How cells prevent heavy metal accumulation

Many transition metals such as copper, zinc, and cobalt play pivotal roles in biochemical processes and are thus critical for cellular metabolic activity and survival. In contrast, cadmium, mercury and lead are toxic and impair certain biochemical pathways and cells have evolved mechanisms to remove these metals from their intracellular environment.

Heavy metals are translocated outside of the cell by transmembrane P1B-type ATPases, which utilise the energy of ATP. However, the detailed mechanism by which these molecular machines perform their function is incompletely understood.

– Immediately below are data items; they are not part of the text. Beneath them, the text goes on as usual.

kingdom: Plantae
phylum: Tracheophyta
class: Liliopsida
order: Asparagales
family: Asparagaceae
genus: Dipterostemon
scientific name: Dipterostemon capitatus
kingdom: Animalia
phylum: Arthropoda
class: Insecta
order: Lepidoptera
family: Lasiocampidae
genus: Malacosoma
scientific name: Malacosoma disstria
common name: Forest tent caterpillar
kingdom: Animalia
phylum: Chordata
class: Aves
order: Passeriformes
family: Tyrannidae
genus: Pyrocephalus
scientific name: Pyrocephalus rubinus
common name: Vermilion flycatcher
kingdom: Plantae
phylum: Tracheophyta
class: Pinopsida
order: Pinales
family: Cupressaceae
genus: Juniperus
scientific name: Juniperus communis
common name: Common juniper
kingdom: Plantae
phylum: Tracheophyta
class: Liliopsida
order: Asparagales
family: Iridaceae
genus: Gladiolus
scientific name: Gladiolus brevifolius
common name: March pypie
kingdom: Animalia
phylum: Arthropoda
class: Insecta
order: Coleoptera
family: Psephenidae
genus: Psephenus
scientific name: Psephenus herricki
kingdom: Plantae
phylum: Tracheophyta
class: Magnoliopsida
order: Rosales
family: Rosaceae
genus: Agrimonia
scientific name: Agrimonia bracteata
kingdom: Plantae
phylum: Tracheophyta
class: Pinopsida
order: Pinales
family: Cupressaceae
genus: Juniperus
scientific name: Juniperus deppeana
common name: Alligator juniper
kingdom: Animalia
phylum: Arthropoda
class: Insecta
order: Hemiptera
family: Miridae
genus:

Scientists on the EU-funded P1BPUMPS (Structural and functional characterization of molecular nanomachines: principles of transition metal selectivity and transport in heavy metal P1B-type ATPases) project employed a multidisciplinary structural and biochemical approach to obtain molecular information on the structure and function of these transporters. They successfully expressed and purified recombinant proteins from different archaea and bacteria species for structural, biochemical, biophysical and functional characterisation. They determined the metal selectivity of a number of P1B-type ATPases and investigated their uniporter or antiporter activity.

The consortium used different spectroscopic techniques to identify the metal binding sites and determine the geometry of metal binding as well as the chemistry underlying metal translocation. In addition, scientists reconstituted the purified proteins in artificial lipid bilayers and used fluorescent probes to monitor metal transport in real time.

Collectively, the activities of the P1BPUMPS study unveiled the molecular principles underlying metal transport across biological membranes. Importantly, the understanding of the structure and function of these P1B ATPase pumps will help towards the design of modulators of their activity.